I recently told my 5-year-old daughter that being a female member of the family means she is strong; stronger than many. I told her that feigning frailty or valuing femininity over strength is not ideal. “Sometimes you’ll need help. Sometimes you’ll cry. That’s ok. You can like feeling pretty. You can have your feelings. That doesn’t mean you should intentionally act or choose to be weak. You can do more than you think. You can handle more than you realize. You’re strong. Remember that. Being strong IS beautiful.”
Today on the beach my nearly-30lb toddler nursed himself into a nap. So, I stood rocking his sleeping body for 30 minutes.
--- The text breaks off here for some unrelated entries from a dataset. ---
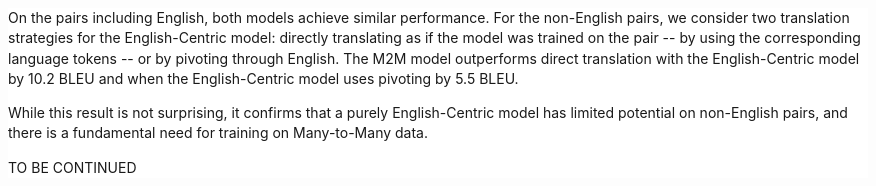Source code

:On the pairs including English, both models achieve similar performance.
For the non-English pairs, we consider two translation strategies for
the English-Centric model: directly translating as if the model was
trained on the pair -- by using the corresponding language tokens -- or
by pivoting through English. The M2M model outperforms direct
translation with the English-Centric model by 10.2 BLEU and when the
English-Centric model uses pivoting by 5.5 BLEU.

While this result is not surprising, it confirms that a purely
English-Centric model has limited potential on non-English pairs, and
there is a fundamental need for training on Many-to-Many data.

TO BE CONTINUED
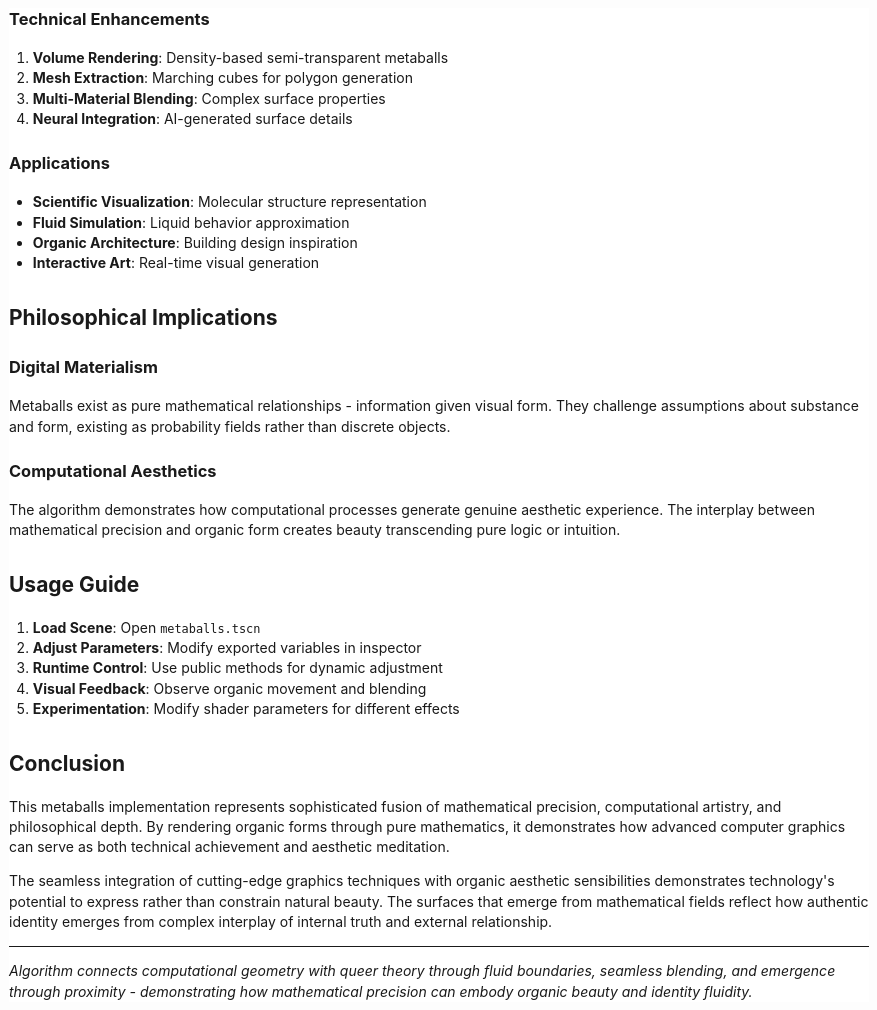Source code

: ### Technical Enhancements
1. **Volume Rendering**: Density-based semi-transparent metaballs
2. **Mesh Extraction**: Marching cubes for polygon generation
3. **Multi-Material Blending**: Complex surface properties
4. **Neural Integration**: AI-generated surface details

### Applications
- **Scientific Visualization**: Molecular structure representation
- **Fluid Simulation**: Liquid behavior approximation  
- **Organic Architecture**: Building design inspiration
- **Interactive Art**: Real-time visual generation

## Philosophical Implications

### Digital Materialism
Metaballs exist as pure mathematical relationships - information given visual form. They challenge assumptions about substance and form, existing as probability fields rather than discrete objects.

### Computational Aesthetics  
The algorithm demonstrates how computational processes generate genuine aesthetic experience. The interplay between mathematical precision and organic form creates beauty transcending pure logic or intuition.

## Usage Guide

1. **Load Scene**: Open `metaballs.tscn`
2. **Adjust Parameters**: Modify exported variables in inspector
3. **Runtime Control**: Use public methods for dynamic adjustment
4. **Visual Feedback**: Observe organic movement and blending
5. **Experimentation**: Modify shader parameters for different effects

## Conclusion

This metaballs implementation represents sophisticated fusion of mathematical precision, computational artistry, and philosophical depth. By rendering organic forms through pure mathematics, it demonstrates how advanced computer graphics can serve as both technical achievement and aesthetic meditation.

The seamless integration of cutting-edge graphics techniques with organic aesthetic sensibilities demonstrates technology's potential to express rather than constrain natural beauty. The surfaces that emerge from mathematical fields reflect how authentic identity emerges from complex interplay of internal truth and external relationship.

---
*Algorithm connects computational geometry with queer theory through fluid boundaries, seamless blending, and emergence through proximity - demonstrating how mathematical precision can embody organic beauty and identity fluidity.*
His limbs limp and heavy, the ocean hush lulling him further into slumber, my back supporting him, my arms cradling him, my heart was full. My muscles strong.
I breathed in his sand-dusted hair, listened to his gentle snore, and felt his comforted weight. I was grateful. Grateful for this moment. Grateful for my upbringing. Grateful for my strength. Without it I would not have this effortless, loving moment. Without it I would lament physical strain instead of savoring the experience.
Because of my strength, I could soak in this memory. Because of my strength, I brimmed with love. Because of my strength I could be the mother I dreamed to be.